The following day, Nancy was washing up the dirty dishes in the bookshop’s back room before they closed up for the night. Philip walked in, carrying an empty teacup.
‘You missed this one,’ he said, putting it in the washing-up bowl. ‘Almost home time. Your boyfriend’s waiting in the café opposite already.’
‘What boyfriend?’ Nancy started to dry one of the freshly washed saucers vigorously.
‘Hans, of course. How many admirers have you got?’
‘He’s a friend, not a boyfriend.’ The words came out more bitterly than she intended.
‘I’m sensing that’s not how you want it to be.’

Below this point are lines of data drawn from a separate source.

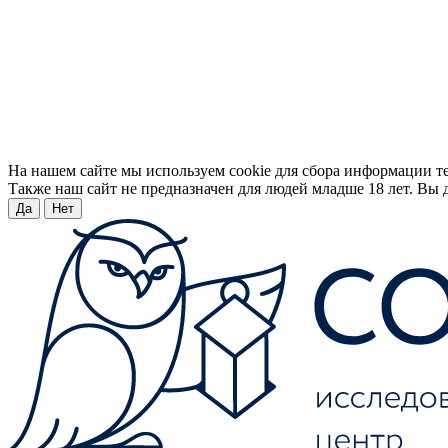
На нашем сайте мы используем cookie для сбора информации т
Также наш сайт не предназначен для людей младше 18 лет. Вы д
Да
Нет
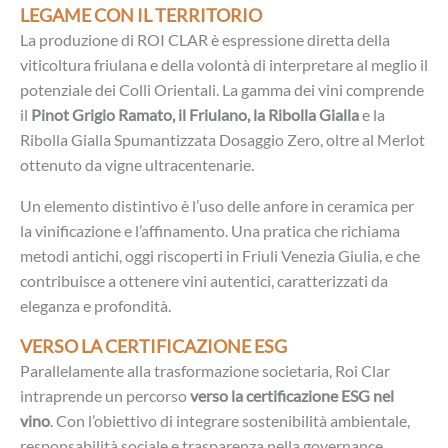
LEGAME CON IL TERRITORIO
La produzione di ROI CLAR è espressione diretta della
viticoltura friulana e della volontà di interpretare al meglio il
potenziale dei Colli Orientali. La gamma dei vini comprende
il
Pinot Grigio Ramato, il Friulano, la Ribolla Gialla
e la
Ribolla Gialla Spumantizzata Dosaggio Zero, oltre al Merlot
ottenuto da vigne ultracentenarie.
Un elemento distintivo è l’uso delle anfore in ceramica per
la vinificazione e l’affinamento. Una pratica che richiama
metodi antichi, oggi riscoperti in Friuli Venezia Giulia, e che
contribuisce a ottenere vini autentici, caratterizzati da
eleganza e profondità.
VERSO LA CERTIFICAZIONE ESG
Parallelamente alla trasformazione societaria, Roi Clar
intraprende un percorso
verso la certificazione ESG nel
vino
. Con l’obiettivo di integrare sostenibilità ambientale,
responsabilità sociale e trasparenza nella governance.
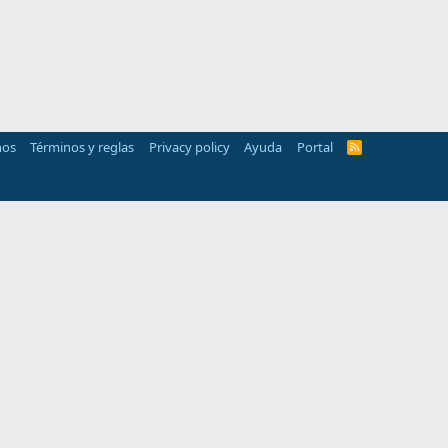
nos
Términos y reglas
Privacy policy
Ayuda
Portal
R
S
S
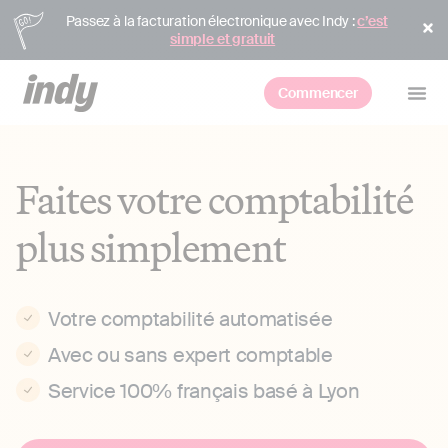
Passez à la facturation électronique avec Indy :
c’est
simple et gratuit
Commencer
Faites votre comptabilité
plus simplement
Votre comptabilité automatisée
Avec ou sans expert comptable
Service 100% français basé à Lyon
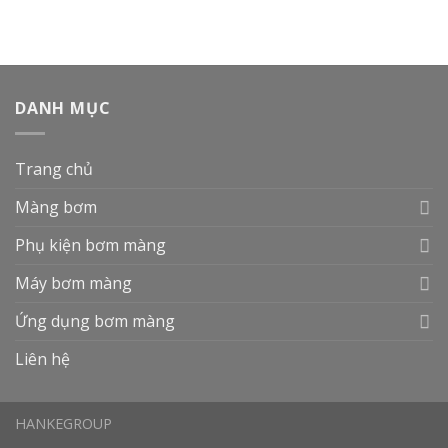
DANH MỤC
Trang chủ
Màng bơm
Phụ kiện bơm màng
Máy bơm màng
Ứng dụng bơm màng
Liên hệ
HANKEGROUP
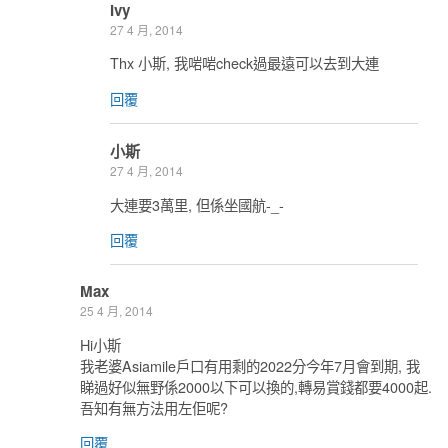
Ivy
27 4 月, 2014
Thx 小斯, 我啱啱check過最遠可以去到大連
回覆
小斯
27 4 月, 2014
大連要3萬里, 但係坐國航-_-
回覆
Max
25 4 月, 2014
Hi小斯
我老婆Asiamile戶口有用剩的2022分今年7月會到期, 我
睇過好似無野係2000以下可以換的,轉易賞錢都要4000起.
吾知有無方法用左佢呢?
回覆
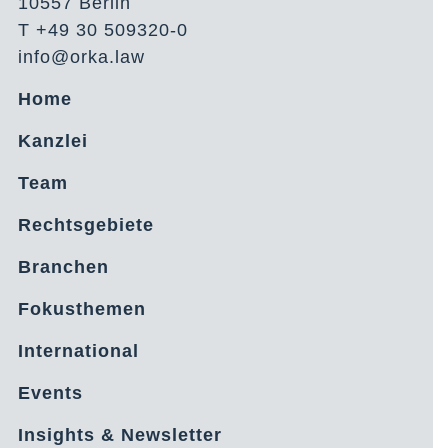
10557 Berlin
T +49 30 509320-0
info@orka.law
Home
Kanzlei
Team
Rechtsgebiete
Branchen
Fokusthemen
International
Events
Insights & Newsletter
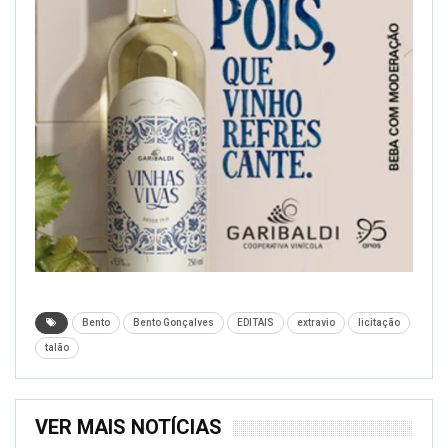
Bento
Bento Gonçalves
EDITAIS
extravio
licitação
talão
VER MAIS NOTÍCIAS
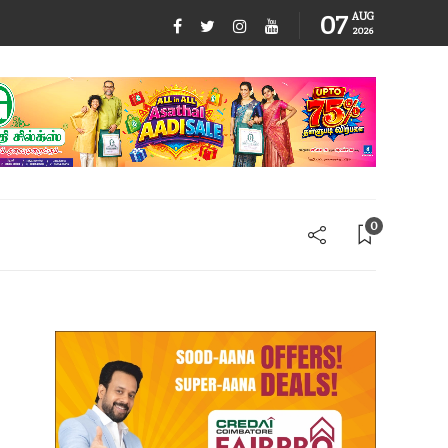
07
AUG
2026
0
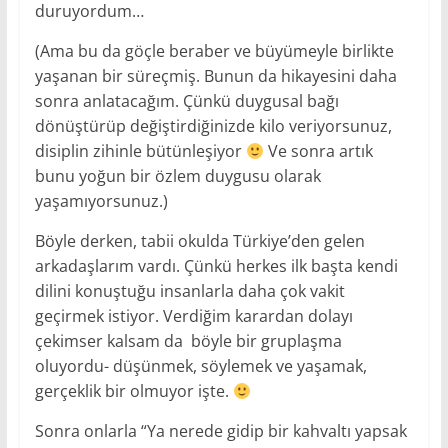
duruyordum…
(Ama bu da göçle beraber ve büyümeyle birlikte
yaşanan bir süreçmiş. Bunun da hikayesini daha
sonra anlatacağım. Çünkü duygusal bağı
dönüştürüp değiştirdiğinizde kilo veriyorsunuz,
disiplin zihinle bütünleşiyor
Ve sonra artık
bunu yoğun bir özlem duygusu olarak
yaşamıyorsunuz.)
Böyle derken, tabii okulda Türkiye’den gelen
arkadaşlarım vardı. Çünkü herkes ilk başta kendi
dilini konuştuğu insanlarla daha çok vakit
geçirmek istiyor. Verdiğim karardan dolayı
çekimser kalsam da böyle bir gruplaşma
oluyordu- düşünmek, söylemek ve yaşamak,
gerçeklik bir olmuyor işte.
Sonra onlarla “Ya nerede gidip bir kahvaltı yapsak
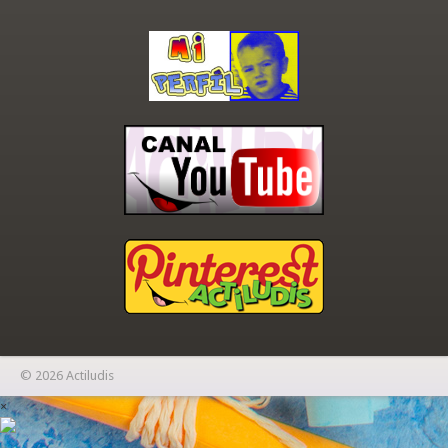
© 2026 Actiludis
×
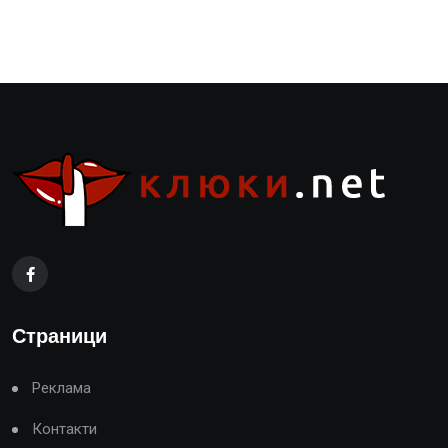
Страници
Реклама
Контакти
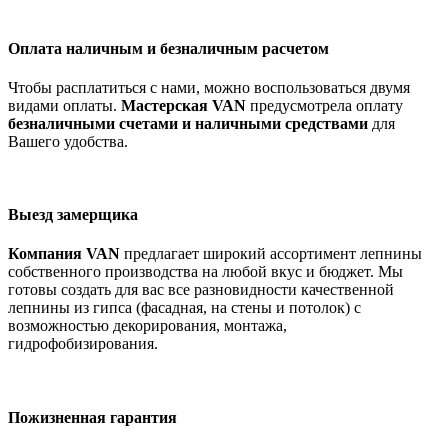
Оплата наличным и безналичным расчетом
Чтобы расплатиться с нами, можно воспользоваться двумя
видами оплаты.
Мастерская VAN
предусмотрела оплату
безналичными счетами и наличными средствами
для
Вашего удобства.
Выезд замерщика
Компания VAN
предлагает широкий ассортимент лепнины
собственного производства на любой вкус и бюджет. Мы
готовы создать для вас все разновидности качественной
лепнины из гипса (фасадная, на стены и потолок) с
возможностью декорирования, монтажа,
гидрофобизирования.
Пожизненная гарантия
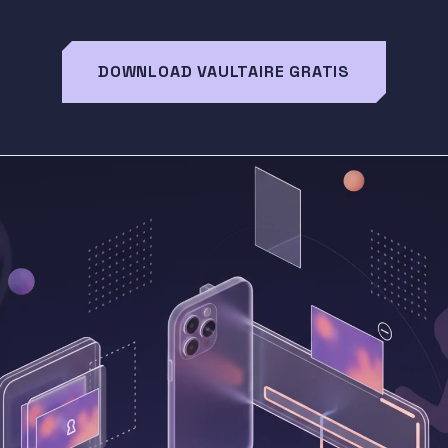
DOWNLOAD VAULTAIRE GRATIS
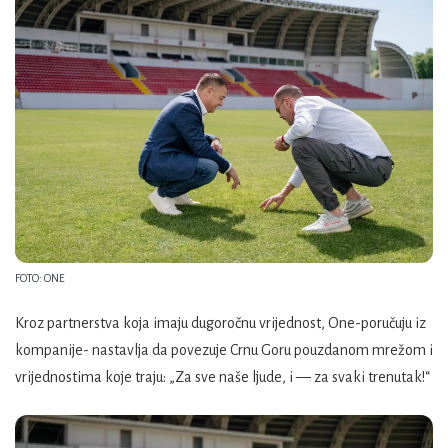
FOTO: ONE
Kroz partnerstva koja imaju dugoročnu vrijednost, One-poručuju iz
kompanije- nastavlja da povezuje Crnu Goru pouzdanom mrežom i
vrijednostima koje traju: „Za sve naše ljude, i — za svaki trenutak!“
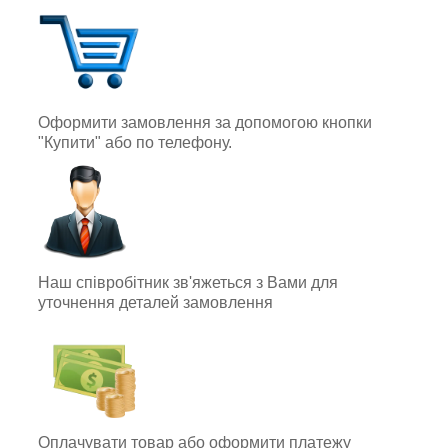
Оформити замовлення за допомогою кнопки
"Купити" або по телефону.
Наш співробітник зв'яжеться з Вами для
уточнення деталей замовлення
Оплачувати товар або оформити платежу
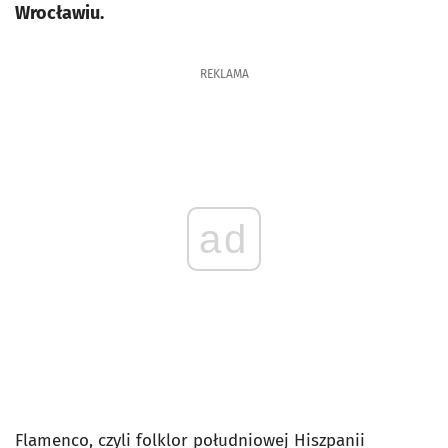
Wrocławiu.
REKLAMA
ad
Flamenco, czyli folklor południowej Hiszpanii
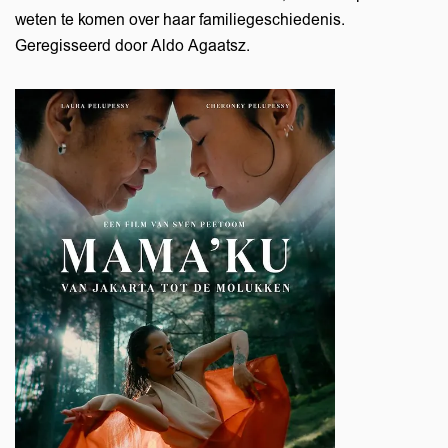
weten te komen over haar familiegeschiedenis.
Geregisseerd door Aldo Agaatsz.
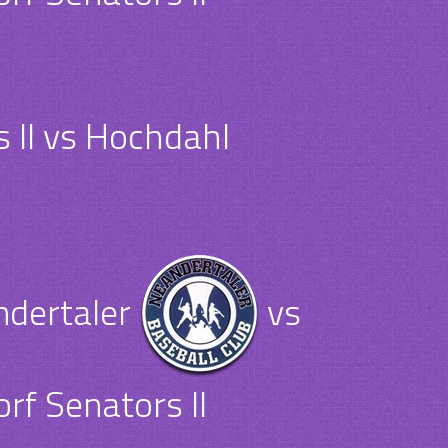
 II vs Hochdahl
dertaler
vs
rf Senators II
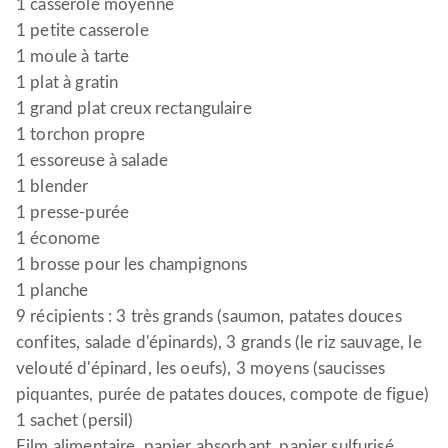
1 casserole moyenne
1 petite casserole
1 moule à tarte
1 plat à gratin
1 grand plat creux rectangulaire
1 torchon propre
1 essoreuse à salade
1 blender
1 presse-purée
1 économe
1 brosse pour les champignons
1 planche
9 récipients : 3 très grands (saumon, patates douces
confites, salade d'épinards), 3 grands (le riz sauvage, le
velouté d'épinard, les oeufs), 3 moyens (saucisses
piquantes, purée de patates douces, compote de figue)
1 sachet (persil)
Film alimentaire, papier absorbant, papier sulfurisé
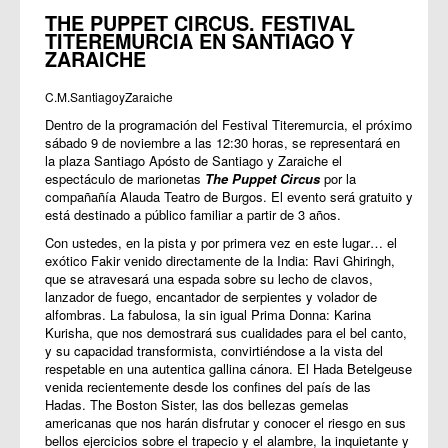
THE PUPPET CIRCUS. FESTIVAL
TITEREMURCIA EN SANTIAGO Y
ZARAICHE
C.M.SantiagoyZaraiche
Dentro de la programación del Festival Titeremurcia, el próximo
sábado 9 de noviembre a las 12:30 horas, se representará en
la plaza Santiago Apósto de Santiago y Zaraiche el
espectáculo de marionetas
The Puppet Circus
por la
compañañía Alauda Teatro de Burgos. El evento será gratuito y
está destinado a público familiar a partir de 3 años.
Con ustedes, en la pista y por primera vez en este lugar… el
exótico Fakir venido directamente de la India: Ravi Ghiringh,
que se atravesará una espada sobre su lecho de clavos,
lanzador de fuego, encantador de serpientes y volador de
alfombras. La fabulosa, la sin igual Prima Donna: Karina
Kurisha, que nos demostrará sus cualidades para el bel canto,
y su capacidad transformista, convirtiéndose a la vista del
respetable en una autentica gallina cánora. El Hada Betelgeuse
venida recientemente desde los confines del país de las
Hadas. The Boston Sister, las dos bellezas gemelas
americanas que nos harán disfrutar y conocer el riesgo en sus
bellos ejercicios sobre el trapecio y el alambre, la inquietante y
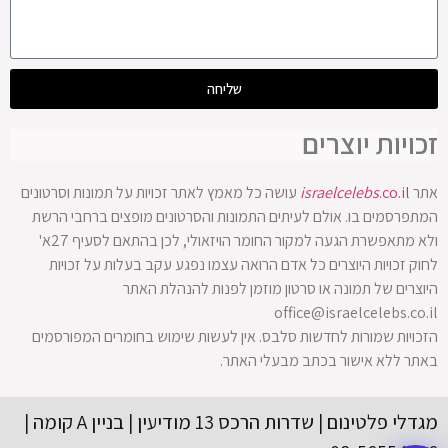
שליחה
זכויות יוצרים
אתר
.co.il
israelcelebs
עושה כל מאמץ לאתר זכויות על תמונות וסרטונים
המתפרסמים בו. אולם לעיתים התמונות והסרטונים מופצים ברחבי הרשת
ולא מתאפשרת הגעה למקור החומר הויזאולי, לכן בהתאם לסעיף 27א'
לחוק זכויות היוצרים כל אדם הרואה עצמו נפגע עקב בעלות על זכויות
היוצרים של תמונה או סרטון מוזמן לפנות להנהלת האתר
office@israelcelebs.co.il
הזכויות שמורות לחדשות סלבס. אין לעשות שימוש בחומרים המפורסמים
באתר ללא אישור בכתב מבעלי האתר.
מגדלי פלטינום | שדרות הרכס 13 מודיעין | בניין A קומה |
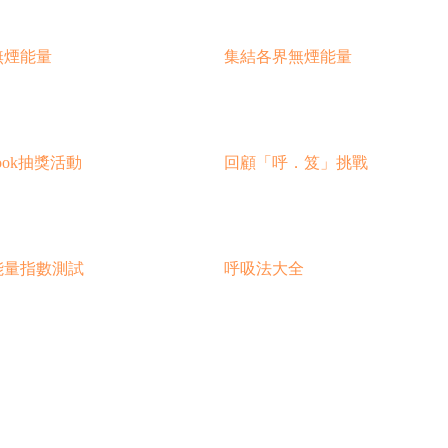
無煙能量
集結各界無煙能量
book抽獎活動
回顧「呼．笈」挑戰
能量指數測試
呼吸法大全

Philip might be able to offer some advice. Nancy had left the flat early this morning to avoid having a detailed post-date analysis session with Olivia, but she regretted that now. She needed someone else as a sounding board for the thoughts that had been whizzing around in her head all day.
‘If a man kissed you passionately, then apologised and said he only wanted to be friends, what would you think?’ she asked.
‘I’d think he was a fool for missing out on all this,’ he said, striking a classic bodybuilder pose.
Nancy laughed.
‘Sorry, it’s not funny, is it.’
‘Hans wined me and dined me last night. We kissed when we left the restaurant - and I don’t just mean a chaste peck on the cheek. He seemed eager to get home, so everything was shaping up for an active night between the sheets, shall we say. And then, as soon as we arrived at his flat, he said we should just be friends.’
Philip took the saucer and tea towel out of Nancy’s hands, put them on the draining board and pulled her into a hug. ‘It’s his loss, not yours. Perhaps he has a terrible venereal disease and didn’t want to pass it on?’
‘If he has, why did he lead me on?’ She eased herself out of Philip’s arms - his embrace was comforting, but it made her think of what she had missed out on last night.
‘Because you’re irresistible.’
‘Stop taking the Mickey.’
‘I’m not. You’re an attractive woman. It sounds like he panicked. You can be intimidating sometimes. What did you talk about on the way home?’ Philip asked.
‘We walked back in silence, so it wasn’t as if I said anything to turn him off. And how am I intimidating?’ Nancy didn’t think she’d done anything to intimidate Hans. Quite the opposite.
‘You know what you want, and you aren’t afraid to ask for it. Not all men can cope with that.‘
‘Are you saying I should play the demure little woman?’
‘Good god, no. Be yourself. Were you sober when all this happened?’
‘I had a couple of glasses of wine, but I wasn’t drunk.’
‘He might have been worried you’d regret it when you woke up this morning.’
‘Possibly.’
‘Are you meant to meet him for an English lesson today?’
‘We haven’t made any arrangements. He was supposed to be away all week.’
‘It’s a positive sign that he’s here, then.’
‘Or he just wants a coffee.’
‘And of the hundreds of cafés in Paris, he happens to choose the one opposite where you work right at the time when you’re due to leave. I’d say he wants to talk.’
‘I’m not sure that I want to talk, though. I’m still angry with him.’